▶ **What this task involves**
With the pictures set aside, write out all of the data exactly as it stands.
--- Supplied entries Enclosed Below ---
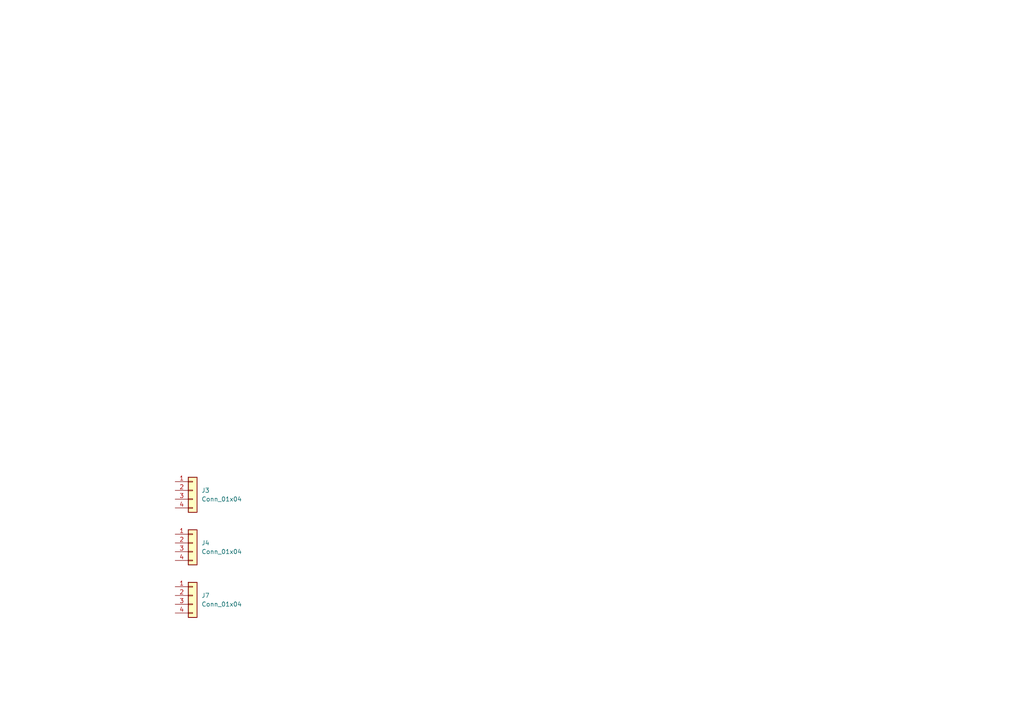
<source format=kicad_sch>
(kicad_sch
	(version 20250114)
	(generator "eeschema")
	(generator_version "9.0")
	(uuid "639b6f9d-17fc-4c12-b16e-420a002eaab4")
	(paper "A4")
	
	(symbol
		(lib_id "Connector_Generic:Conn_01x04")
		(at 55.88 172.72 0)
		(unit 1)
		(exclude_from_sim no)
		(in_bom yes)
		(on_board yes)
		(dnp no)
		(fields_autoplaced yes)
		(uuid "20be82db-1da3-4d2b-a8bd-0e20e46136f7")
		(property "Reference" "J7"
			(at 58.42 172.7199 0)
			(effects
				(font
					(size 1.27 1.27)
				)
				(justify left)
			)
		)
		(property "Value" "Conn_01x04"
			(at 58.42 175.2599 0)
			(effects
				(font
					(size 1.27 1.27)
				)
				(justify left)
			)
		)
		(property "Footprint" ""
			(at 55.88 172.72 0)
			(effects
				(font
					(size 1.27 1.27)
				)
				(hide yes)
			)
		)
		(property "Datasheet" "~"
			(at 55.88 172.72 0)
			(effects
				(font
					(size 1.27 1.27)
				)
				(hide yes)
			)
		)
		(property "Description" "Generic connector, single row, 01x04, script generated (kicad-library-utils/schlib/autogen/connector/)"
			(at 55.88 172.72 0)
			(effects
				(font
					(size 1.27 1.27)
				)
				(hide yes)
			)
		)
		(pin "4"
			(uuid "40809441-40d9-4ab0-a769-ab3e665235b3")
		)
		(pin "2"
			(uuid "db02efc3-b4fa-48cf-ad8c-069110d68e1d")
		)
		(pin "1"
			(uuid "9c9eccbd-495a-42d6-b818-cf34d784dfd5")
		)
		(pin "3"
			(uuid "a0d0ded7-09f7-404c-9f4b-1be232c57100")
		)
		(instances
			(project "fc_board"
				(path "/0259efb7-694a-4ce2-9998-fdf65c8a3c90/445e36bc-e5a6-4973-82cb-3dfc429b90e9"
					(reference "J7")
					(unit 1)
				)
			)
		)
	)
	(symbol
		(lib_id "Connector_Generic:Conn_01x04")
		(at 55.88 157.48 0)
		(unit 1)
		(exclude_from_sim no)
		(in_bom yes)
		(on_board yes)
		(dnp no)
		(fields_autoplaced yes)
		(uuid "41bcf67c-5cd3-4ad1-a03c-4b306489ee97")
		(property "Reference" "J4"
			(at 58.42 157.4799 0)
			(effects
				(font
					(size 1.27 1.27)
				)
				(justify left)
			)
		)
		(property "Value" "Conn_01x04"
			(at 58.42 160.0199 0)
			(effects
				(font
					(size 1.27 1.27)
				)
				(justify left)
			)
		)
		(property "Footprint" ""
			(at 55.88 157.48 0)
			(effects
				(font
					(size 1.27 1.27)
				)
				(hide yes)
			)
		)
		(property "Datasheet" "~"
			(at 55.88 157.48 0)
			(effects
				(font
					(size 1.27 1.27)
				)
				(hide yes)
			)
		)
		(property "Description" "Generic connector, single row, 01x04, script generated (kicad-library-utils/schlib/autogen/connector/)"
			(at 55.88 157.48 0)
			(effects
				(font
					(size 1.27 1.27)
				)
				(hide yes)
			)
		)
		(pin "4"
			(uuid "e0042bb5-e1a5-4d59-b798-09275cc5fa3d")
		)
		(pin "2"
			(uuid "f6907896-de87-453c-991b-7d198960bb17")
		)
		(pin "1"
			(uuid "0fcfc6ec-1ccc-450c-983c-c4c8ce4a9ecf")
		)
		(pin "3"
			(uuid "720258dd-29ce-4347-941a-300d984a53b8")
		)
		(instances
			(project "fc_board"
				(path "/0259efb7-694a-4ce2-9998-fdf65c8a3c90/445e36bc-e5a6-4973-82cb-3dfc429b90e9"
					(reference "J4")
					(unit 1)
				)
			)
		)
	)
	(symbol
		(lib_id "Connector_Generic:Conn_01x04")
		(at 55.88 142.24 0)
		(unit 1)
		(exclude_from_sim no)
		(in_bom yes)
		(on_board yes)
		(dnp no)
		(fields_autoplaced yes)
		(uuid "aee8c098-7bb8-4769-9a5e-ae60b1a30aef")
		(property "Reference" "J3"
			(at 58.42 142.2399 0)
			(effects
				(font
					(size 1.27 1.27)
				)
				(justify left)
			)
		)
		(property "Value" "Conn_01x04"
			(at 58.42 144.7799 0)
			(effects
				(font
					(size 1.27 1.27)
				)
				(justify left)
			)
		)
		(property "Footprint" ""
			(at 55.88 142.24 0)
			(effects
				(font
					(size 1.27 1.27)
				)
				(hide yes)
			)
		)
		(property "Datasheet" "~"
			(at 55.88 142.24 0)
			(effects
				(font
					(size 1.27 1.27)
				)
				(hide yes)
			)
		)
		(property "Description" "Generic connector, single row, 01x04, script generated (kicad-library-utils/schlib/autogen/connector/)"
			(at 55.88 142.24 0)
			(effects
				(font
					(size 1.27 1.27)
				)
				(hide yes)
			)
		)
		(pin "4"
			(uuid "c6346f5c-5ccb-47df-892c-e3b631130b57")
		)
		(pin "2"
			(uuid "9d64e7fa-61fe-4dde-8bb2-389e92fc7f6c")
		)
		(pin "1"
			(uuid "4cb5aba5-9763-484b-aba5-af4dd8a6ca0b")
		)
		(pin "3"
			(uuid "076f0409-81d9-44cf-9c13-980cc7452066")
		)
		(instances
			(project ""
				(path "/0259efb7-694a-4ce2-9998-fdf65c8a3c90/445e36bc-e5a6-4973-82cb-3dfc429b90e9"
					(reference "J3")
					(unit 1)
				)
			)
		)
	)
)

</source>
--- End of Enclosed Supplied entries ---
▶ **Solution to this exercise**
<source format=kicad_sch>
(kicad_sch
	(version 20250114)
	(generator "eeschema")
	(generator_version "9.0")
	(uuid "639b6f9d-17fc-4c12-b16e-420a002eaab4")
	(paper "A4")
	
	(symbol
		(lib_id "Connector_Generic:Conn_01x04")
		(at 55.88 172.72 0)
		(unit 1)
		(exclude_from_sim no)
		(in_bom yes)
		(on_board yes)
		(dnp no)
		(fields_autoplaced yes)
		(uuid "20be82db-1da3-4d2b-a8bd-0e20e46136f7")
		(property "Reference" "J7"
			(at 58.42 172.7199 0)
			(effects
				(font
					(size 1.27 1.27)
				)
				(justify left)
			)
		)
		(property "Value" "Conn_01x04"
			(at 58.42 175.2599 0)
			(effects
				(font
					(size 1.27 1.27)
				)
				(justify left)
			)
		)
		(property "Footprint" ""
			(at 55.88 172.72 0)
			(effects
				(font
					(size 1.27 1.27)
				)
				(hide yes)
			)
		)
		(property "Datasheet" "~"
			(at 55.88 172.72 0)
			(effects
				(font
					(size 1.27 1.27)
				)
				(hide yes)
			)
		)
		(property "Description" "Generic connector, single row, 01x04, script generated (kicad-library-utils/schlib/autogen/connector/)"
			(at 55.88 172.72 0)
			(effects
				(font
					(size 1.27 1.27)
				)
				(hide yes)
			)
		)
		(pin "4"
			(uuid "40809441-40d9-4ab0-a769-ab3e665235b3")
		)
		(pin "2"
			(uuid "db02efc3-b4fa-48cf-ad8c-069110d68e1d")
		)
		(pin "1"
			(uuid "9c9eccbd-495a-42d6-b818-cf34d784dfd5")
		)
		(pin "3"
			(uuid "a0d0ded7-09f7-404c-9f4b-1be232c57100")
		)
		(instances
			(project "fc_board"
				(path "/0259efb7-694a-4ce2-9998-fdf65c8a3c90/445e36bc-e5a6-4973-82cb-3dfc429b90e9"
					(reference "J7")
					(unit 1)
				)
			)
		)
	)
	(symbol
		(lib_id "Connector_Generic:Conn_01x04")
		(at 55.88 157.48 0)
		(unit 1)
		(exclude_from_sim no)
		(in_bom yes)
		(on_board yes)
		(dnp no)
		(fields_autoplaced yes)
		(uuid "41bcf67c-5cd3-4ad1-a03c-4b306489ee97")
		(property "Reference" "J4"
			(at 58.42 157.4799 0)
			(effects
				(font
					(size 1.27 1.27)
				)
				(justify left)
			)
		)
		(property "Value" "Conn_01x04"
			(at 58.42 160.0199 0)
			(effects
				(font
					(size 1.27 1.27)
				)
				(justify left)
			)
		)
		(property "Footprint" ""
			(at 55.88 157.48 0)
			(effects
				(font
					(size 1.27 1.27)
				)
				(hide yes)
			)
		)
		(property "Datasheet" "~"
			(at 55.88 157.48 0)
			(effects
				(font
					(size 1.27 1.27)
				)
				(hide yes)
			)
		)
		(property "Description" "Generic connector, single row, 01x04, script generated (kicad-library-utils/schlib/autogen/connector/)"
			(at 55.88 157.48 0)
			(effects
				(font
					(size 1.27 1.27)
				)
				(hide yes)
			)
		)
		(pin "4"
			(uuid "e0042bb5-e1a5-4d59-b798-09275cc5fa3d")
		)
		(pin "2"
			(uuid "f6907896-de87-453c-991b-7d198960bb17")
		)
		(pin "1"
			(uuid "0fcfc6ec-1ccc-450c-983c-c4c8ce4a9ecf")
		)
		(pin "3"
			(uuid "720258dd-29ce-4347-941a-300d984a53b8")
		)
		(instances
			(project "fc_board"
				(path "/0259efb7-694a-4ce2-9998-fdf65c8a3c90/445e36bc-e5a6-4973-82cb-3dfc429b90e9"
					(reference "J4")
					(unit 1)
				)
			)
		)
	)
	(symbol
		(lib_id "Connector_Generic:Conn_01x04")
		(at 55.88 142.24 0)
		(unit 1)
		(exclude_from_sim no)
		(in_bom yes)
		(on_board yes)
		(dnp no)
		(fields_autoplaced yes)
		(uuid "aee8c098-7bb8-4769-9a5e-ae60b1a30aef")
		(property "Reference" "J3"
			(at 58.42 142.2399 0)
			(effects
				(font
					(size 1.27 1.27)
				)
				(justify left)
			)
		)
		(property "Value" "Conn_01x04"
			(at 58.42 144.7799 0)
			(effects
				(font
					(size 1.27 1.27)
				)
				(justify left)
			)
		)
		(property "Footprint" ""
			(at 55.88 142.24 0)
			(effects
				(font
					(size 1.27 1.27)
				)
				(hide yes)
			)
		)
		(property "Datasheet" "~"
			(at 55.88 142.24 0)
			(effects
				(font
					(size 1.27 1.27)
				)
				(hide yes)
			)
		)
		(property "Description" "Generic connector, single row, 01x04, script generated (kicad-library-utils/schlib/autogen/connector/)"
			(at 55.88 142.24 0)
			(effects
				(font
					(size 1.27 1.27)
				)
				(hide yes)
			)
		)
		(pin "4"
			(uuid "c6346f5c-5ccb-47df-892c-e3b631130b57")
		)
		(pin "2"
			(uuid "9d64e7fa-61fe-4dde-8bb2-389e92fc7f6c")
		)
		(pin "1"
			(uuid "4cb5aba5-9763-484b-aba5-af4dd8a6ca0b")
		)
		(pin "3"
			(uuid "076f0409-81d9-44cf-9c13-980cc7452066")
		)
		(instances
			(project ""
				(path "/0259efb7-694a-4ce2-9998-fdf65c8a3c90/445e36bc-e5a6-4973-82cb-3dfc429b90e9"
					(reference "J3")
					(unit 1)
				)
			)
		)
	)
)

</source>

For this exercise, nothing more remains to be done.